A long pause followed. Then Carlos slowly extended his hand. Hassan didn’t hesitate.
They shook—grip firm, eyes locked. The past, buried. The war, redirected. And in the cold silence of that office, a deadly partnership was born—one built on betrayal, blood, and the promise of vengeance.
???
Sevyn sat slumped in the back of the black Escalade, her head resti ng limply against the window, her body hollowed by the drug they’d pumped into her veins.
She couldn’t move anything from the neck down, but they still cuffed her wrists and pointed a gun at her like she was a threat.
Braxton sat in the passenger seat, giving smug instructions to the driver while Nova hovered beside Sevyn with a steel gaze and shaky hands gripping the pistol.
They changed her clothes—Nova’s hands rough and cold against her skin as she dressed her in a black sweatsuit like she was preparing her for burial.
The numbing agent didn’t knock her out like the others.
No—this one forced her to feel everything emotionally, even as her body refused to respond.
Her arms were dead weight, her legs unmovable, but her mind was racing.
She knew they were transporting her.
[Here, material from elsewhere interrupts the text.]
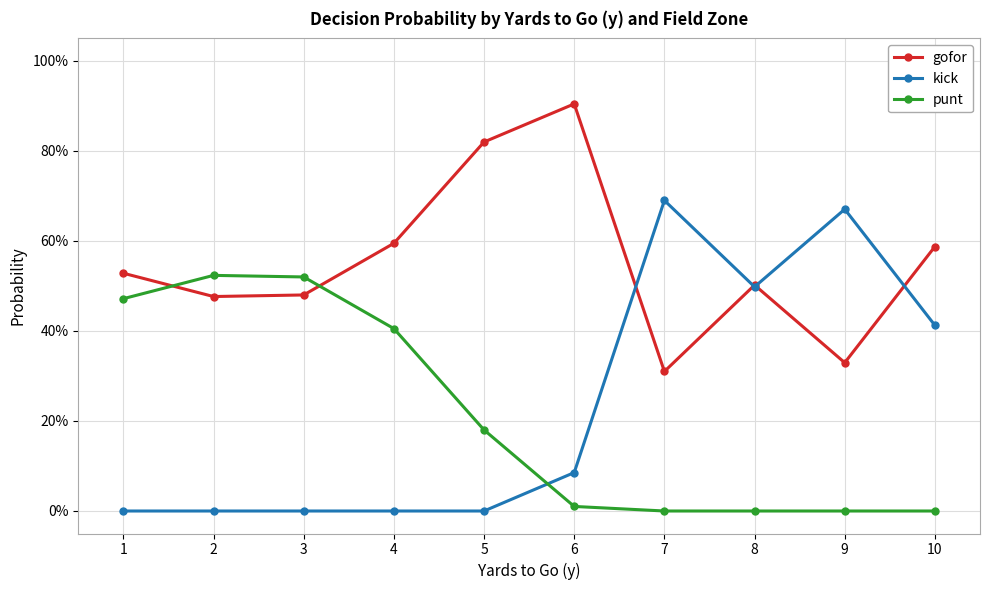

At which category is the sum across all series the highest?

1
Moving her out the city. Out of reach. Far away from anyone who could save her. And it was in that moment—watching the world blur past the window in a sea of darkness and streetlights—that Sevyn accepted the truth: no one was coming.
Maybe Hassan didn’t know she was missing. Or maybe... he knew, and stopped looking. Maybe she was just a chapter in his story he decided not to finish. Maybe the love she felt, the kind that lit her soul on fire, wasn’t enough to save her.
A tear slipped from her eye, silent and slow, soaking into the collar of her shirt.
She didn’t get to say goodbye—to her parents, to Dorian or Harper, to the patients who relied on her. She would never open the doors to her own clinic, never sit in Dorian’s shop laughing over wine and secrets, never dance in her kitchen again.
And worst of all... she’d never be in Hassan’s arms again.
She could still feel them around her—strong, warm, steady—when he let the ice melt just enough to love her.
Her thoughts ached for the sound of his voice, that deep velvet tone that somehow made her feel safe even when it sounded detached.
She missed the way he looked at her like she was his anchor, his calm.
The man who’d once held a gun to his own head over the pain of hurting her.
The man who said he didn’t deserve love, but loved her anyway.
If only he could see her now. If only he knew she was still holding on. Still waiting. Still believing.
But even that hope was starting to die.
Her eyes fluttered shut as more tears slid down her face, unseen, unwiped. If this was the end—if she was never going to be Sevyn Love the healer, the sister, the fighter again—then she just prayed that somewhere, somehow...
Hassan would feel her pain... and come for her.